Problem to work on: Write out the stretch of the blog post on book art from "Wednesday 20 July" through "fascinated by them.", word for word.

Wednesday 20 July 2011

Book Art, thoughts.

My friend Jo recently wrote an interesting blog post about books, book art and unusual ways of playing with text and presentation. It's made me think. I'm a lit geek, book nerd, whatever you want to call me. I own  a ridiculous number of books, I've read an even more ridiculous number. I love books. I loathe ebooks, the kindle is the devil as far as I'm concerned. There is something about the physicality of books that adds to the pleasure of reading them. The heft, the smell, the texture of the pages. I have issues, I know.
Most of the books I've read have been fairly conventional. The way the text is presented, the narrative structure (whether it starts at the beginning or the middle or even works backwards). I've studied book history, read dozens of books of all different kinds, and continue to be fascinated by them.
A few have done clever things with the text, The Raw Shark Texts by Steven Hall and House of Leaves by Mark Z. Danielewski are two that spring to mind. There are definitely others out there.

Data section:
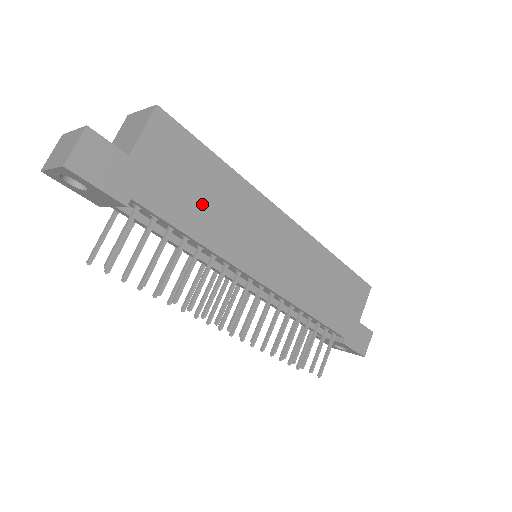
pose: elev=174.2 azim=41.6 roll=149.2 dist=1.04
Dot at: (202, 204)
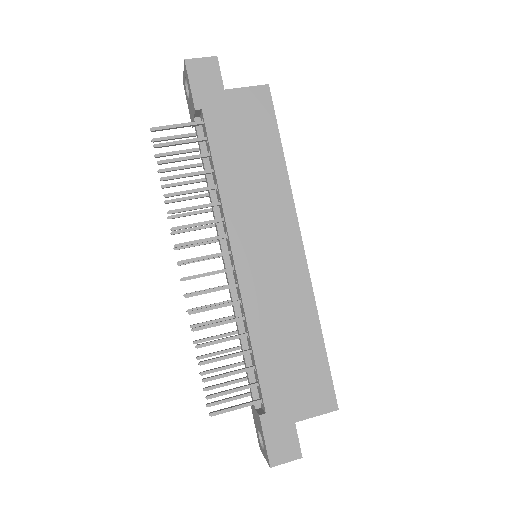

Answer in full:
Wednesday 20 July 2011

Book Art, thoughts.

My friend Jo recently wrote an interesting blog post about books, book art and unusual ways of playing with text and presentation. It's made me think. I'm a lit geek, book nerd, whatever you want to call me. I own  a ridiculous number of books, I've read an even more ridiculous number. I love books. I loathe ebooks, the kindle is the devil as far as I'm concerned. There is something about the physicality of books that adds to the pleasure of reading them. The heft, the smell, the texture of the pages. I have issues, I know.
Most of the books I've read have been fairly conventional. The way the text is presented, the narrative structure (whether it starts at the beginning or the middle or even works backwards). I've studied book history, read dozens of books of all different kinds, and continue to be fascinated by them.